Ten years after purchasing the former tailor shop, Mayor Robert Forbes and his wife Debbie opened the doors on their coffee house.
By Matt Skoufalos
It was just supposed to be a soft opening, said Robert Forbes, but once the word got out, it felt like the entire borough came calling all at once.
Whether to gawk, lounge, or wish the Oaklyn mayor and his wife luck on their new venture—a coffee shop called Common Grounds—the storefront was slammed from 6 a.m. to 6 p.m. Wednesday.
“We’re really excited,” said Debbie Forbes.
“We did not expect the attendance that we’ve had today, but we’re very pleased.”
Of course, considering that the project had been nearly a decade in the making, the fuss is somewhat understandable.
In converting the commercial-residential property from its prior use as a tailoring business, the couple had to completely gut the interior over the course of several years.
Robert Forbes said that the effort, which began as a fun change of pace from his work in biotech architecture, became labor- and investment-intensive in a hurry, requiring new flooring, steel beams, columns, lighting, and more. He credited local contractors at Wittmaier Plumbing and Advanced Electrical, Inc. with helping speed the process.
A fall 2014 opening was postponed by family demands and the closure of the Oaklyn public pool, “and then we got the first bill from Drexel University for my son, and we said, ‘We’ve got to get this done!’” he joked.
The care and consideration of those years is evident in the design of the space at 205 W. Clinton Avenue.
With leather lounge chairs, cozy lighting, and a warm color palette, Common Grounds hits all the traditional coffee shop notes.

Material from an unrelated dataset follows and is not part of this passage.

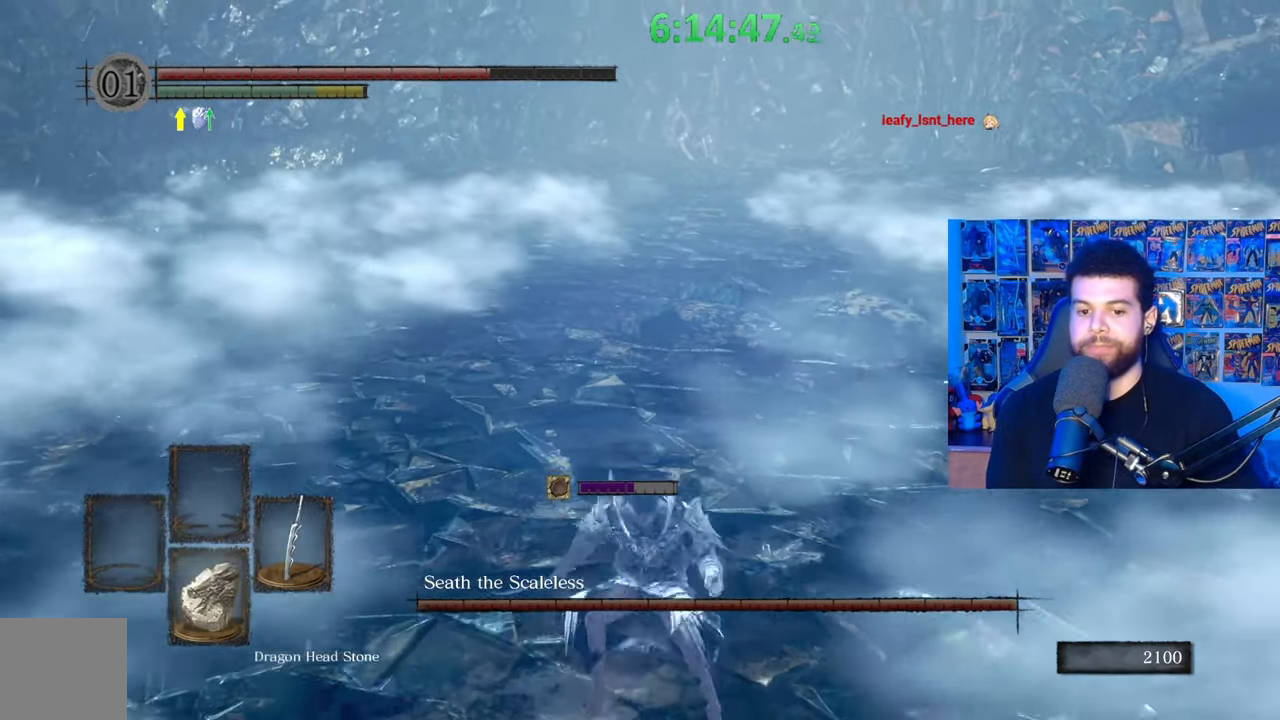
{"buttons": ["B"], "left_stick": "down", "right_stick": "center", "events": [[133, "DPAD_DOWN", "down"], [283, "DPAD_DOWN", "up"]]}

Its interior exposed brick façade is offset by a wall of inspirational quotes that features food for thought from minds as varied as Mahatma Gandhi, Mark Knopfler, and Dr. Seuss.
The kitchen at Common Grounds is Debbie’s domain, and within it she whips up homemade stratas, quiches, muffins, soups, and sandwiches that comprise the menu. (“My grandmother was the cook at the [Oaklyn] Manor many moons ago,” she said).
The beans are from central Jersey roaster Coffee Bean Direct, and a trio of ex-Starbucks staffers—Kelly Ann, Allen, and Dakota—work the La Marzocco machine behind the counter.
The Forbeses themselves also took barista training at Counter Culture Coffee in New York City, although Robert swears he’s just on hand to wash the dishes.
“We’re not a big corporation,” Debbie Forbes said.
“We don’t aspire to be. [We’re] a mom-and-pop kind of shop that serves the community.”
And in service to the community, the couple is hopeful that installing a coffee shop at a corner property in its downtown can help to revitalize the tiny business district.
Redevelopment is coming to Oaklyn, first on the White Horse Pike, and then maybe farther up the block, and Robert Forbes believes that Common Grounds can aid the process.
“The biggest draw for us to put the business here is when [Ovations] dance studio came to town,” Robert Forbes said. “They were looking for something to help give their parents something to do for the hour their kids are in class.
“We’d like to use this as a catalyst to see what we can do with the downtown area,” he said; “a cool place to hang out and talk about [the]community, and something that you feel comfortable with.”
If it takes a little while to get there, Debbie Forbes said, the experience of opening the shop has taught them nothing if not patience.
“Everything at the right time,” she said. “You can’t push it. It will happen when it’s ready.”